August 6th, 2019/Architecture, Interior, Product/

I don’t know about you, but we are enjoying a very busy summer! There’s nothing more exciting than being engrossed creating what you love—and that includes today’s client spotlight journal. This client and us have something in common: we love doing unique projects. This week’s unique project comes from our work with a new client: ESCO Communications.

ESCO is an Indianapolis-based communications firm that works with the newest technologies around to provide the best audio-visual, security, mass communications, and healthcare solutions. ESCO has recently completed a project at the Indianapolis airport and needed some photography to capture just how big this was (both literally and metaphorically).

Heather Cox at CE Solutions was kind enough to refer us to Brittany Burke at ESCO Communications to photograph their amazing Way Finder installation that was designed by another Indianapolis firm, Synthesis Architecture. Although we’ve worked for the Indianapolis Airport Authority doing headshots, we had never actually photographed the airport, so this was a new and exciting privilege for us.

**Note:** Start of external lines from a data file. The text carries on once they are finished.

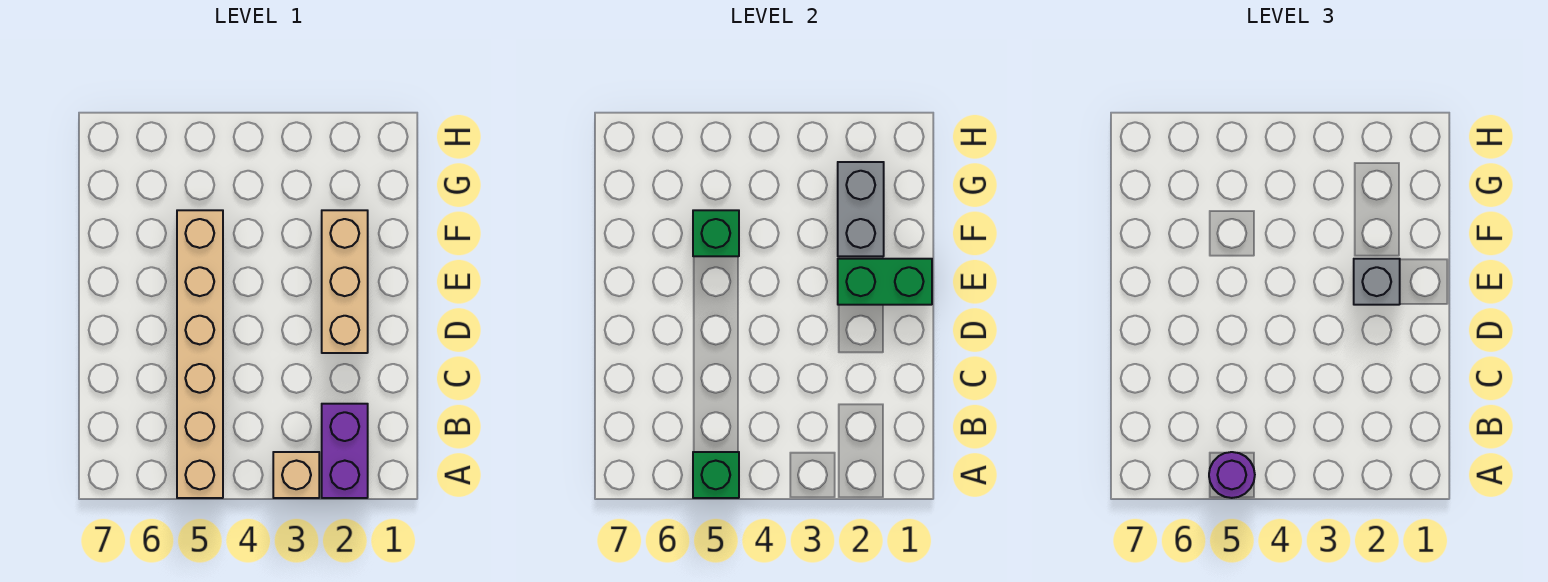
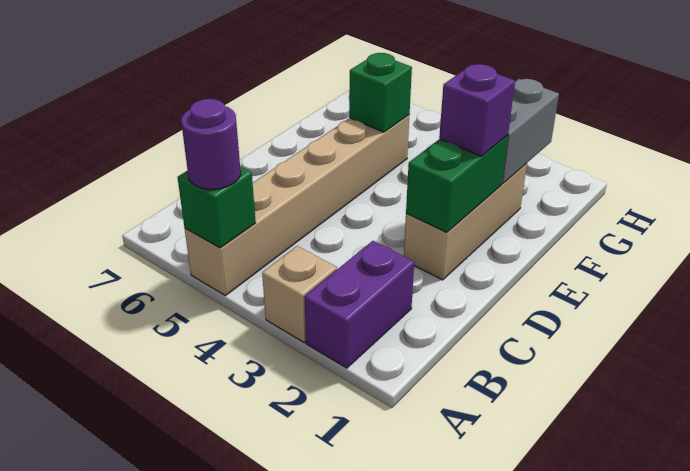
green 1x2 brick [838,259,932,305] -> green 1x2 brick turned to [406,135,508,232]
grey 1x1 brick [1354,259,1400,305] -> purple 1x1 brick [439,64,515,156]

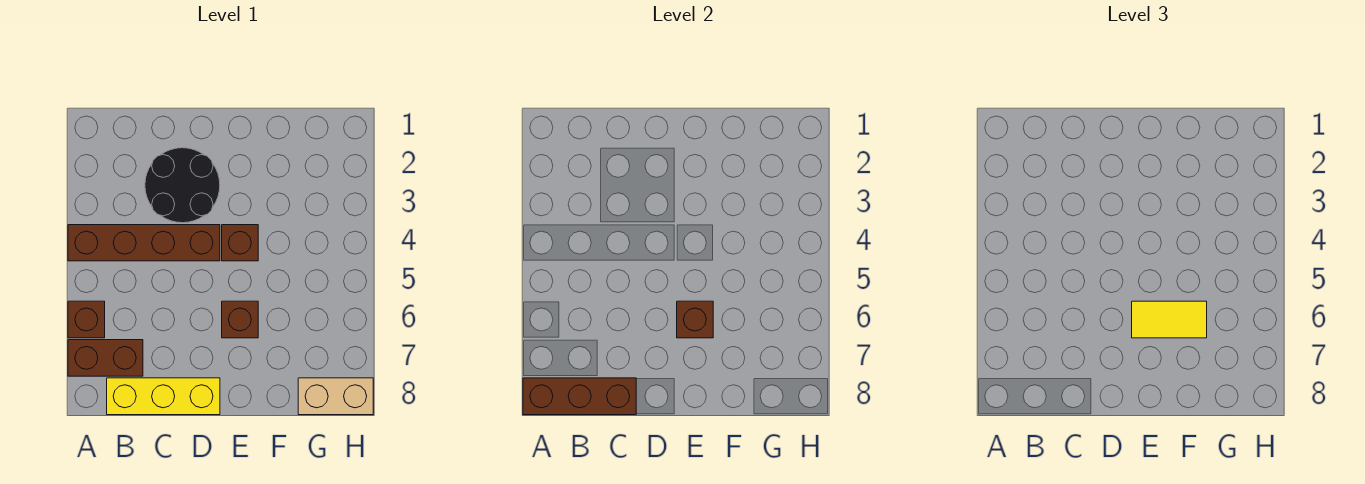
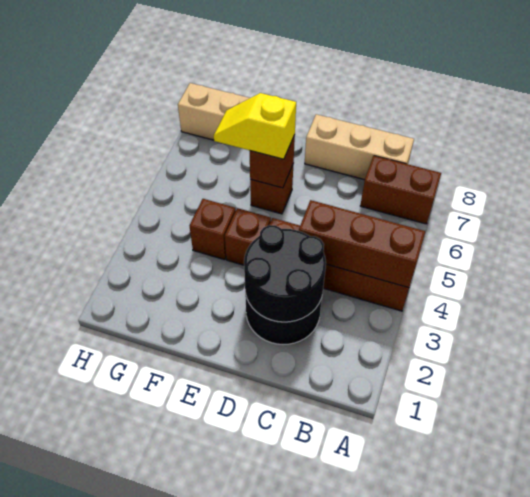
brown 1x1 brick [68,301,105,338] -> brown 1x1 brick moved to [190,199,236,260]
brown 1x3 brick [523,378,636,415] -> brown 1x3 brick moved to [299,200,425,288]
yellow 1x3 brick [107,378,220,415] -> tan 1x3 brick [305,114,414,180]
none -> black 2x2 round brick [244,225,326,322]
yellow 1x2 tile [1132,301,1207,338] -> yellow 1x2 slope [214,93,296,159]

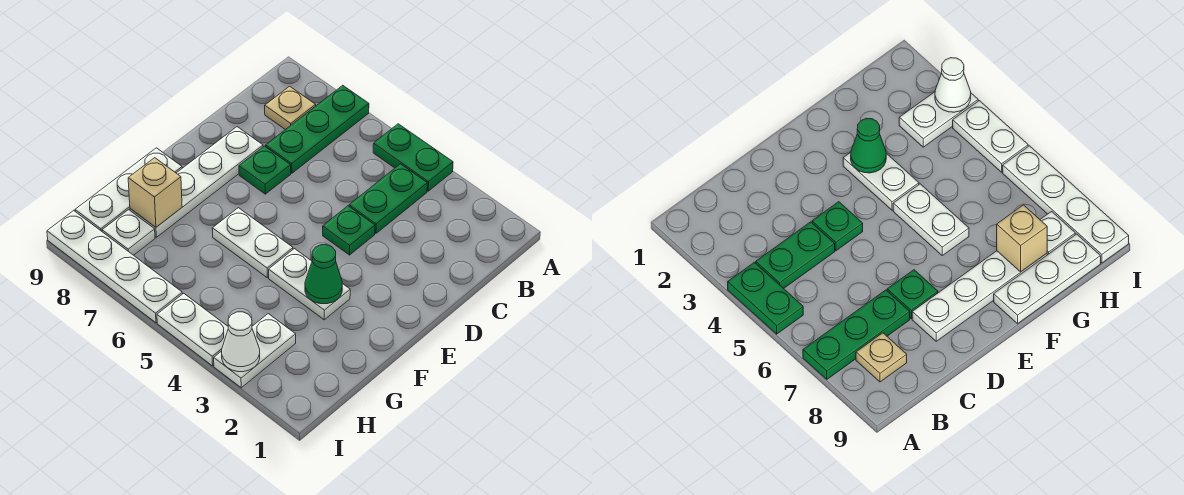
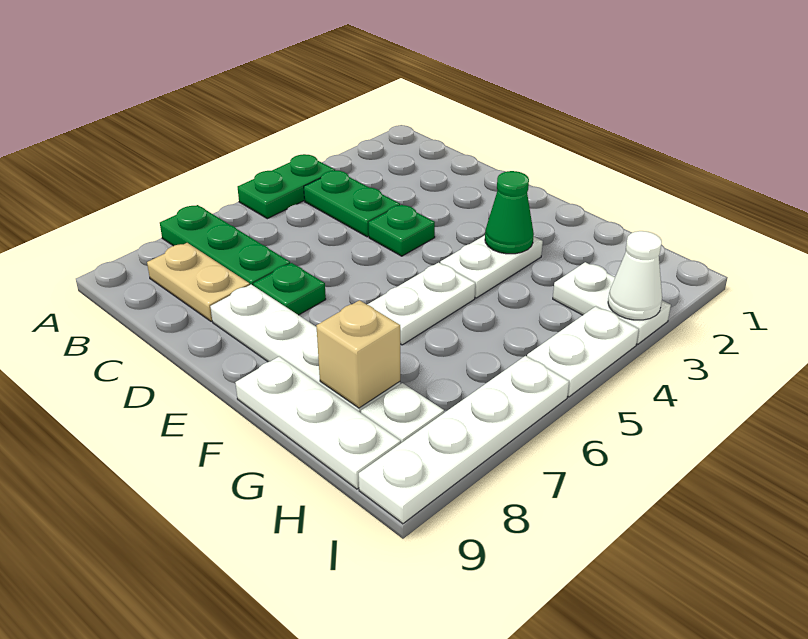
tan 1x1 plate [265,86,316,130] -> tan 1x2 plate [147,243,250,321]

Sometimes what communications companies create is above what can be understood by the visual medium of photography. Luckily, the architectural and graphic design nature of this project lent itself perfectly to our skill set. The Way Finder installations were designed to help guide airport traffic, inform travelers of important security information, and give off a feeling of the spirit of Indianapolis.

In some ways, this project combined the skills of architectural and product photography:

  • For the architectural-shots, we wanted to show off the scale and grandeur of the Way Finder pillars in their “natural habitat”. This needed a unique perspective to capture the pillars in use during a normal travel day—and how large they are compared to a person.
  • For the product-like shots, we wanted to focus on the details in the design. These pillars were created with dark-stained wood and inlaid media screens (like what makes up a jumbo-tron in a sports complex). For this we took a moment to zoom in and find the flow of the grains and the artistic way in which these two elements were brought together.

And there was a third type of image that captured both size and detail! That shot did not come without hard work. During of the middle of this busy day, many travelers witnessed a photographer lay down on the ground and shoot straight up toward the ceiling. Maybe they walked away with a story to tell, but so did we, and we’ll do just about anything to get the perfect shot!